> TEXTE DE L'EXERCICE
_ _ _

La langue locale incompréhensible accentue leur isolement, les confronte à une incompréhension réciproque : elles parlent en suédois deux langues différentes. Alors le silence et le désamour gagnent du terrain, préparent la rupture. Ester la traductrice ne comprend ni cette langue étrangère, ni le langage de l'amour. Elle tente maladroitement de créer des liens avec son neveu : peut-il lui faire la lecture ? (son activité favorite avec l'écriture). Johan préfère improviser un spectacle de marionnettes (Guignol roue de coups une femme). Sa mère couche avec un amant de hasard, alors ce Père fouettard de Guignol la bastonne. L'artiste en herbe soulage sa peine par marionnettes interposées... A l'écart du cauchemar entre adultes, l'enfant joue dans les couloirs mystérieux du palace, imagine des scénarios où chaque coup de pistolet crée la surprise.


Ester et Anna se font une guerre autrement féroce sur une question : qui doit diriger l'attelage humain, le corps ou l'âme ? Ester valorise l'âme, les travaux de l'esprit, le contrôle des pulsions sexuelles ou la fidélité conjugale. Anna défend opiniâtrement les droits du corps, sa liberté sexuelle, son indépendance vis à vis d'une sœur intrusive et d'un mari absent. Ingrid Thulin et Gunnel Lindblom incarnent avec leur charme propre ce "dialogue du corps et de l'âme", dans sa version bergmanienne : dialogue de sourdes entre deux âmes du purgatoire... L'affiche du film en noir et blanc montre Anna de profil avec derrière elle Ester vue de face. Leurs regards ne se croisent pas, elles s'ignorent comme situées sur deux planètes différentes...

_ _ _

> DONNÉES FOURNIES
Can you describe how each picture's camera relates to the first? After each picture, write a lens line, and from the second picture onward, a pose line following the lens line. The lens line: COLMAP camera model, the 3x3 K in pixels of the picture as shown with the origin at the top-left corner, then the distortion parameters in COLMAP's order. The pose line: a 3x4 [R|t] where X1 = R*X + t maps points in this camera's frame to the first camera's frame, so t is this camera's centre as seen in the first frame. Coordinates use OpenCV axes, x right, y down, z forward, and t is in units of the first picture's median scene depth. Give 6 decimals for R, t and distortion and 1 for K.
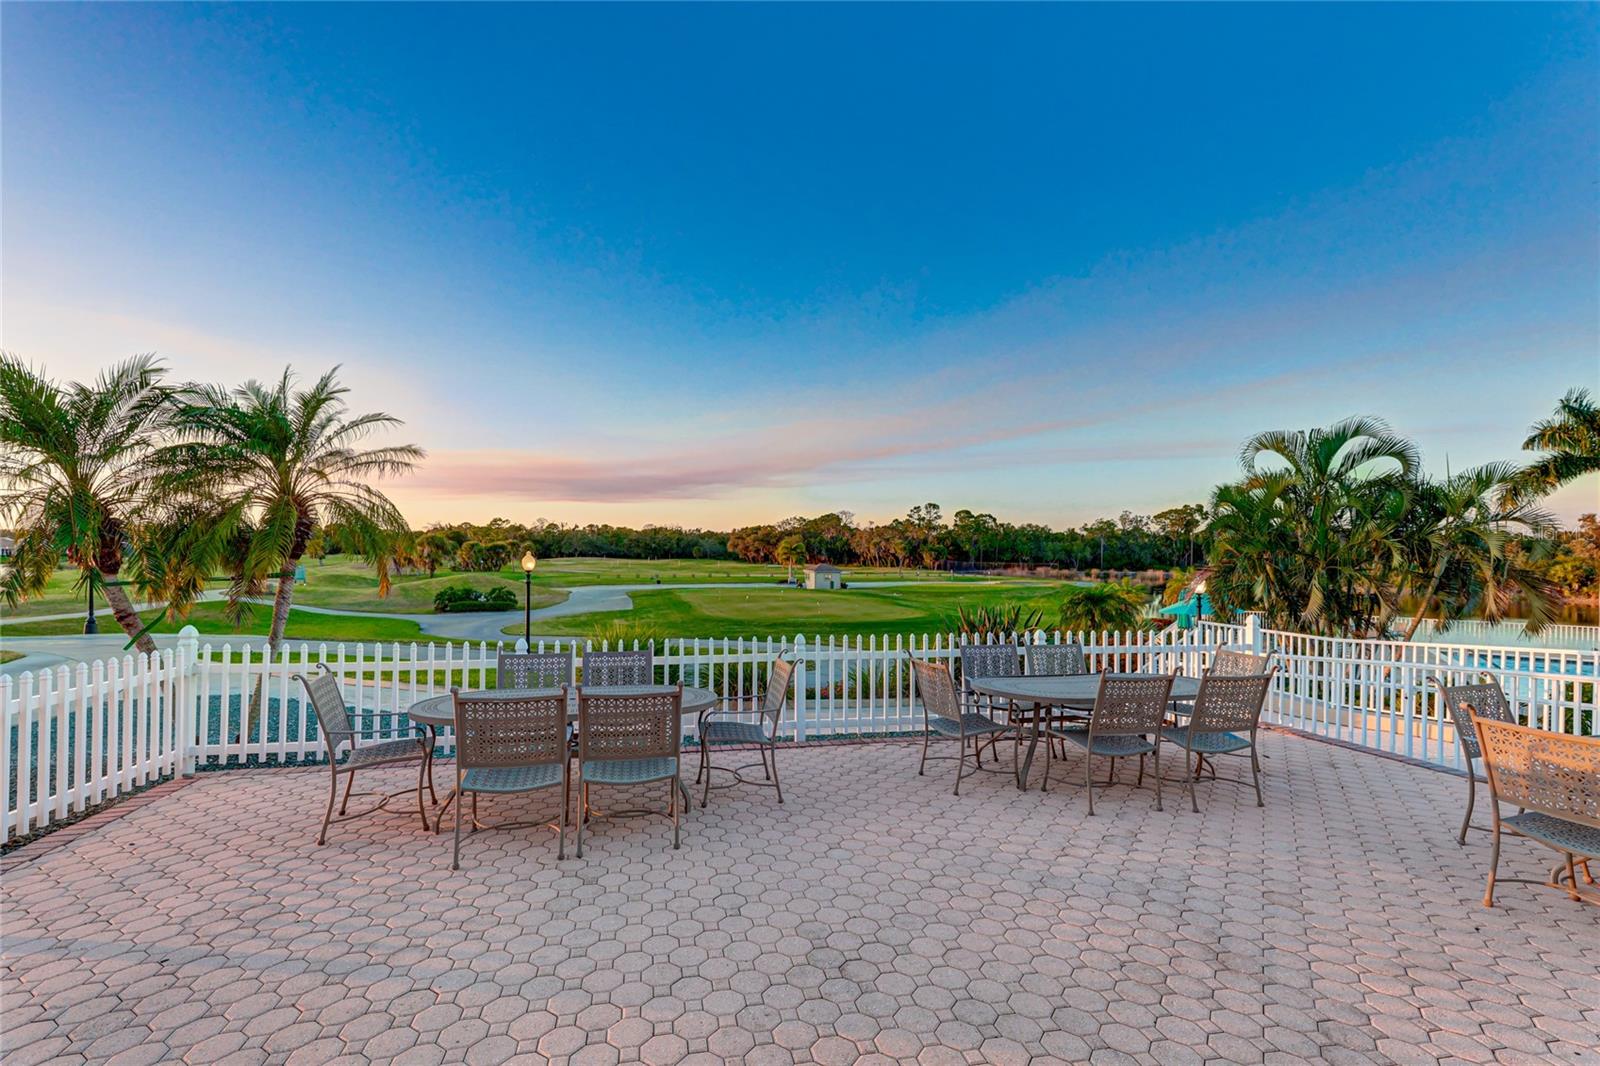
lens RADIAL K [[753.0, 0, 800.0], [0, 753.0, 533.0], [0, 0, 1]] dist [0.000376, 0.000024]
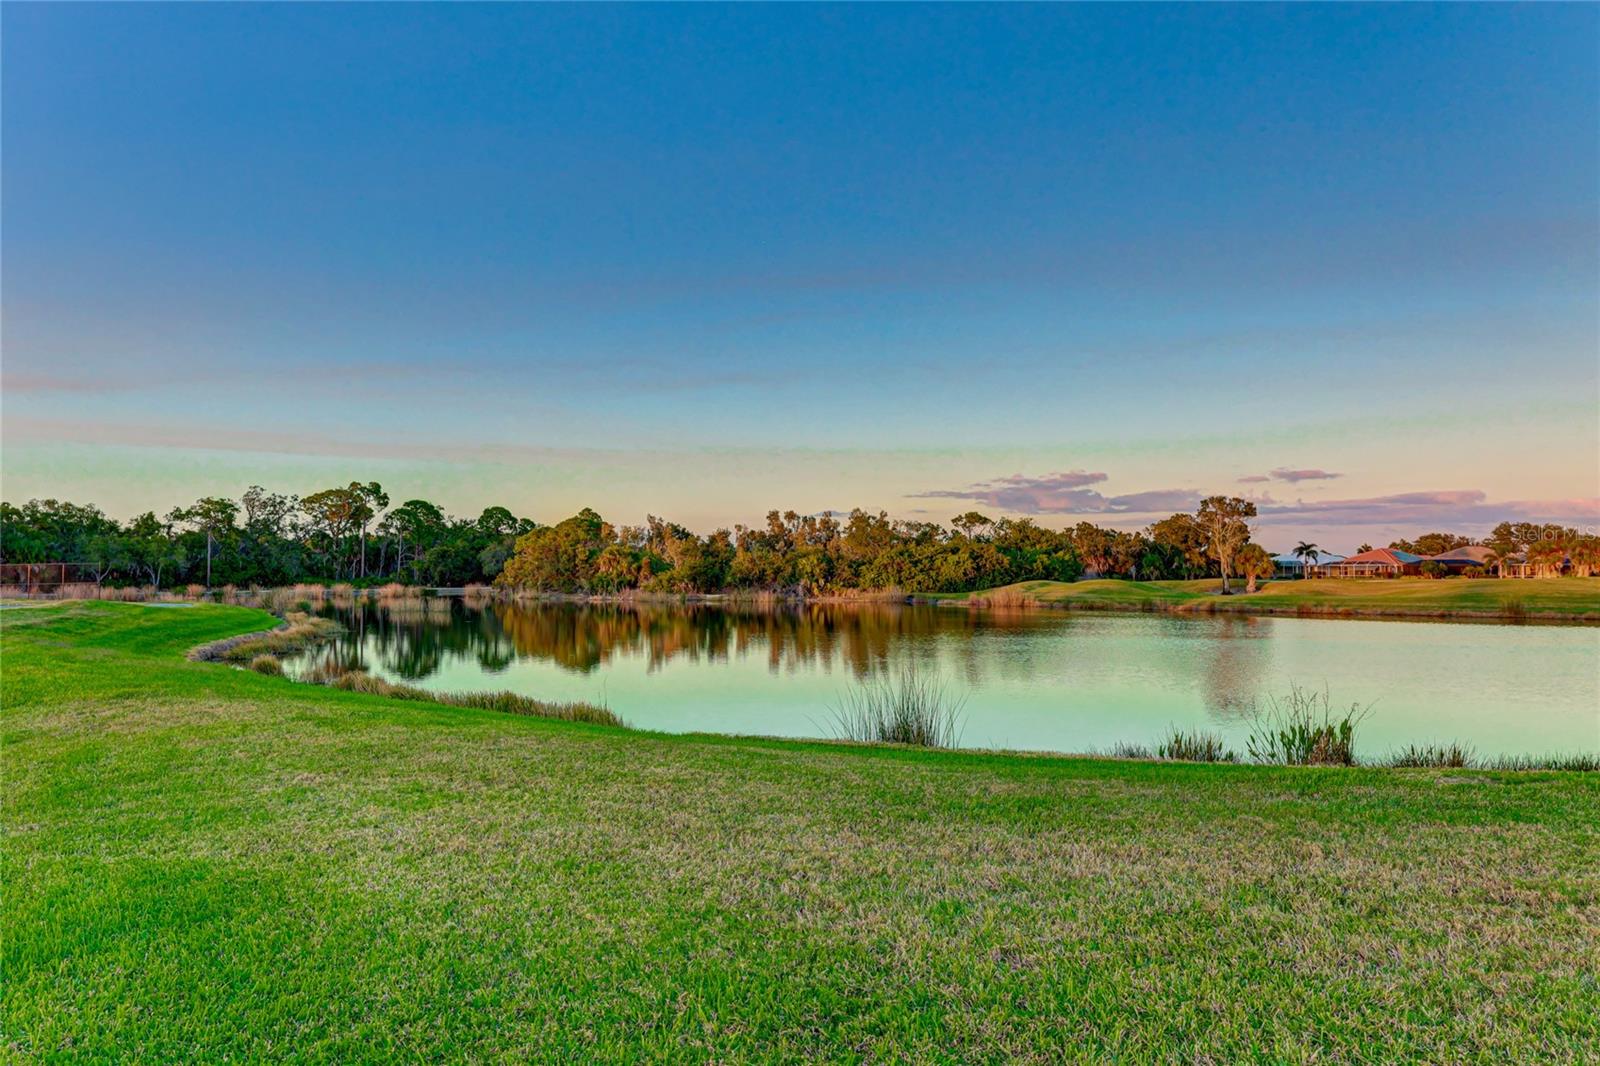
lens RADIAL K [[973.3, 0, 800.0], [0, 973.3, 533.0], [0, 0, 1]] dist [0.002216, 0.001068]
pose [[0.599293, 0.015980, 0.800370, 0.088850], [0.000188, 0.999798, -0.020102, 0.022860], [-0.800529, 0.012197, 0.599169, 0.225490]]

_ _ _

> OBJECTIF DE L'EXERCICE
Recopiez intégralement le texte sur Ester et Anna, sans y changer un seul mot.

> RÉPONSE À L'EXERCICE
La langue locale incompréhensible accentue leur isolement, les confronte à une incompréhension réciproque : elles parlent en suédois deux langues différentes. Alors le silence et le désamour gagnent du terrain, préparent la rupture. Ester la traductrice ne comprend ni cette langue étrangère, ni le langage de l'amour. Elle tente maladroitement de créer des liens avec son neveu : peut-il lui faire la lecture ? (son activité favorite avec l'écriture). Johan préfère improviser un spectacle de marionnettes (Guignol roue de coups une femme). Sa mère couche avec un amant de hasard, alors ce Père fouettard de Guignol la bastonne. L'artiste en herbe soulage sa peine par marionnettes interposées... A l'écart du cauchemar entre adultes, l'enfant joue dans les couloirs mystérieux du palace, imagine des scénarios où chaque coup de pistolet crée la surprise.


Ester et Anna se font une guerre autrement féroce sur une question : qui doit diriger l'attelage humain, le corps ou l'âme ? Ester valorise l'âme, les travaux de l'esprit, le contrôle des pulsions sexuelles ou la fidélité conjugale. Anna défend opiniâtrement les droits du corps, sa liberté sexuelle, son indépendance vis à vis d'une sœur intrusive et d'un mari absent. Ingrid Thulin et Gunnel Lindblom incarnent avec leur charme propre ce "dialogue du corps et de l'âme", dans sa version bergmanienne : dialogue de sourdes entre deux âmes du purgatoire... L'affiche du film en noir et blanc montre Anna de profil avec derrière elle Ester vue de face. Leurs regards ne se croisent pas, elles s'ignorent comme situées sur deux planètes différentes...